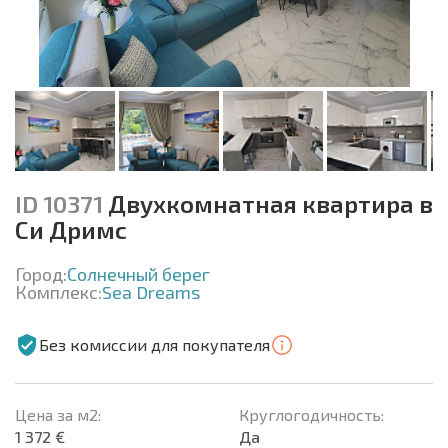
ID 10371
Двухкомнатная квартира в
Си Дримс
Город:
Солнечный берег
Комплекс:
Sea Dreams
Без комиссии для покупателя
Цена за м2:
Круглогодичность:
1 372 €
Да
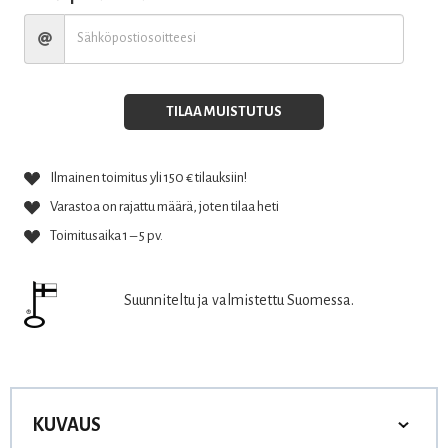
TILAA MUISTUTUS
Ilmainen toimitus yli 150 € tilauksiin!
Varastoa on rajattu määrä, joten tilaa heti
Toimitusaika 1 – 5 pv.
Suunniteltu ja valmistettu Suomessa.
KUVAUS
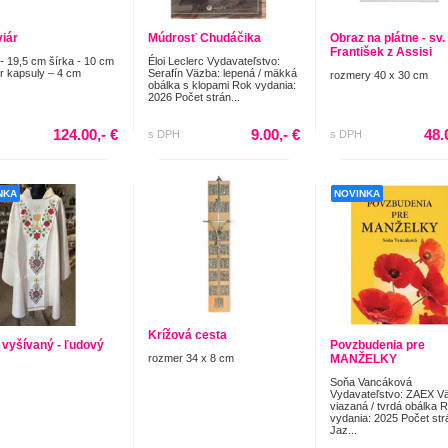
viár
Múdrosť Chudáčika
Obraz na plátne - sv.
František z Assisi
- 19,5 cm šírka - 10 cm
Éloi Leclerc Vydavateľstvo:
r kapsuly – 4 cm
Serafín Väzba: lepená / mäkká
rozmery 40 x 30 cm
obálka s klopami Rok vydania:
2026 Počet strán...
124.00,- €
9.00,- €
48.
s DPH
s DPH
NKA
NOVINKA
Krížová cesta
 vyšívaný - ľudový
Povzbudenia pre
rozmer 34 x 8 cm
MANŽELKY
Soňa Vancáková
Vydavateľstvo: ZAEX V
viazaná / tvrdá obálka 
vydania: 2025 Počet str
Jaz...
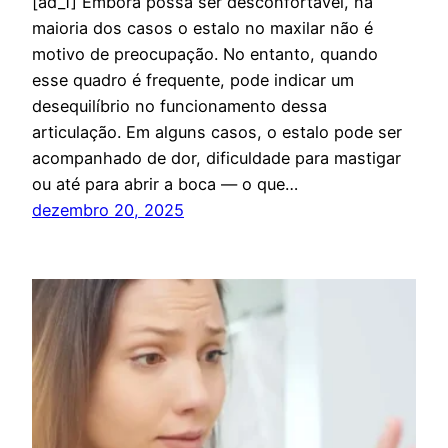
[ad_1] Embora possa ser desconfortável, na
maioria dos casos o estalo no maxilar não é
motivo de preocupação. No entanto, quando
esse quadro é frequente, pode indicar um
desequilíbrio no funcionamento dessa
articulação. Em alguns casos, o estalo pode ser
acompanhado de dor, dificuldade para mastigar
ou até para abrir a boca — o que…
dezembro 20, 2025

> [Job item] Please transcribe every entry above exactly, leaving out any pictures.

> [Task response]
ID 10371
Двухкомнатная квартира в
Си Дримс
Город:
Солнечный берег
Комплекс:
Sea Dreams
Без комиссии для покупателя
Цена за м2:
Круглогодичность:
1 372 €
Да
TILAA MUISTUTUS
Ilmainen toimitus yli 150 € tilauksiin!
Varastoa on rajattu määrä, joten tilaa heti
Toimitusaika 1 – 5 pv.
Suunniteltu ja valmistettu Suomessa.
KUVAUS
viár
Múdrosť Chudáčika
Obraz na plátne - sv.
František z Assisi
- 19,5 cm šírka - 10 cm
Éloi Leclerc Vydavateľstvo:
r kapsuly – 4 cm
Serafín Väzba: lepená / mäkká
rozmery 40 x 30 cm
obálka s klopami Rok vydania:
2026 Počet strán...
124.00,- €
9.00,- €
48.
s DPH
s DPH
NKA
NOVINKA
Krížová cesta
 vyšívaný - ľudový
Povzbudenia pre
rozmer 34 x 8 cm
MANŽELKY
Soňa Vancáková
Vydavateľstvo: ZAEX V
viazaná / tvrdá obálka 
vydania: 2025 Počet str
Jaz...
[ad_1] Embora possa ser desconfortável, na
maioria dos casos o estalo no maxilar não é
motivo de preocupação. No entanto, quando
esse quadro é frequente, pode indicar um
desequilíbrio no funcionamento dessa
articulação. Em alguns casos, o estalo pode ser
acompanhado de dor, dificuldade para mastigar
ou até para abrir a boca — o que…
dezembro 20, 2025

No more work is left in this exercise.